There's a common saying in the personal finance community: Cash is king. The thought process is that available cash can help an individual or a business through an emergency or a tough economy.
Well, if cash is king, cash flow is equally important. And you can bolster the cash flow making its way to your brokerage account by purchasing the highest-quality dividend payers. Thanks to its tremendous half-century-plus dividend growth streak, Lowe's (LOW +0.17%) fits this requirement in my opinion.
But is the stock a buy for dividend growth investors? Let's drill down into Lowe's fundamentals and valuation to answer this question.

NYSE: LOW
Key Data Points
Financial results continue to impress
With 1,700 stores serving around 17 million customer transactions each week in the U.S., Lowe's is the second-biggest player in the trillion-dollar North American home improvement retail market. For context, the company's $97.1 billion in net sales in its prior fiscal year followed Home Depot's (HD +0.13%) $157.4 billion in net sales for its previous fiscal year.
Lowe's recorded $22.4 billion in net sales during its fiscal fourth quarter ended Feb. 3, which works out to a 5.2% year-over-year growth rate. The company's total comparable sales contracted 1.5% in the quarter.
This was mostly the result of U.S. comparable transactions dropping 5.5% as do-it-yourself sales cooled. That dip couldn't be offset by 4.8% U.S. comp ticket growth stemming from product inflation and 10% higher sales to professional contractors. An 18% comparable sales decline in Canada due to an unfavorable exchange rate against the U.S. dollar and cheaper lumber prices were also in play for the quarter.
Lowe's non-GAAP (adjusted) diluted earnings per share (EPS) soared 28.1% over the year-ago period to $2.28 during the fiscal fourth quarter.
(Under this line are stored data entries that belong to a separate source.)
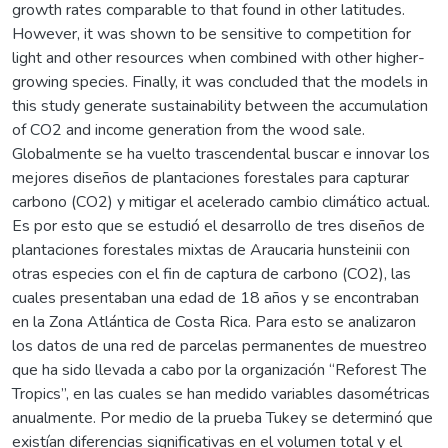
growth rates comparable to that found in other latitudes.
However, it was shown to be sensitive to competition for
light and other resources when combined with other higher-
growing species. Finally, it was concluded that the models in
this study generate sustainability between the accumulation
of CO2 and income generation from the wood sale.
Globalmente se ha vuelto trascendental buscar e innovar los
mejores diseños de plantaciones forestales para capturar
carbono (CO2) y mitigar el acelerado cambio climático actual.
Es por esto que se estudió el desarrollo de tres diseños de
plantaciones forestales mixtas de Araucaria hunsteinii con
otras especies con el fin de captura de carbono (CO2), las
cuales presentaban una edad de 18 años y se encontraban
en la Zona Atlántica de Costa Rica. Para esto se analizaron
los datos de una red de parcelas permanentes de muestreo
que ha sido llevada a cabo por la organización “Reforest The
Tropics”, en las cuales se han medido variables dasométricas
anualmente. Por medio de la prueba Tukey se determinó que
existían diferencias significativas en el volumen total y el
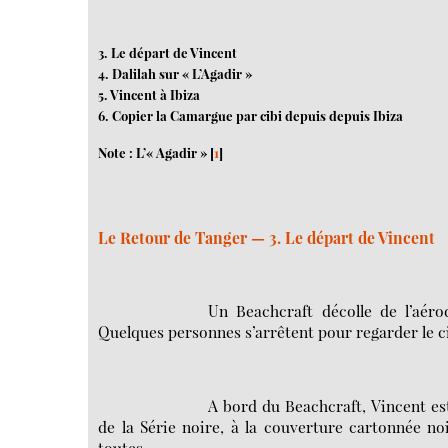
3. Le départ de Vincent
4. Dalilah sur « L’Agadir »
5. Vincent à Ibiza
6. Copier la Camargue par cibi depuis depuis Ibiza
Note : L’« Agadir »
[
1
]
Le Retour de Tanger — 3. Le départ de Vincent
Un Beachcraft décolle de l’aér
Quelques personnes s’arrêtent pour regarder le c
A bord du Beachcraft, Vincent est
de la Série noire, à la couverture cartonnée no
toutes.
Aside from a higher net sales base, this was driven by an astounding 10.4% reduction in Lowe's diluted share count from $14.1 billion of share repurchases executed last fiscal year.
Moving forward, Lowe's adjusted diluted EPS growth outlook remains solid. Analysts believe that the company's adjusted diluted EPS will compound at 8.8% annually over the next five years. For perspective, that is double the home improvement retail industry average earnings growth forecast of 4.4% for that period.
The above-average dividend should maintain huge growth
Lowe's offers the best of both worlds to its shareholders. The company's 2.1% dividend yield is above the S&P 500 index's average yield of 1.7%. At the same time, Lowe's quarterly dividend per share has skyrocketed more than 550% over the last 10 years to its current mark of $1.05.
LOW Dividend data by YCharts
What could be even better than these two bits of info? Well, Lowe's dividend payout ratio came in at less than 27% in its previous fiscal year. Since this gives the company the funds to invest in growth projects and debt repayment, the dividend is primed to keep growing at a healthy clip in the future.
An attractive valuation for a great business
As a result of the sell-off in the broader markets over the last year, shares of Lowe's shed 10% of their value. That pushed Lowe's forward price-to-earnings (P/E) ratio down to 13.3, which is significantly lower than the home improvement retail industry average forward P/E ratio of 16.1. This has made the stock too cheap to ignore, which is why Lowe's is a buy for dividend growth investors.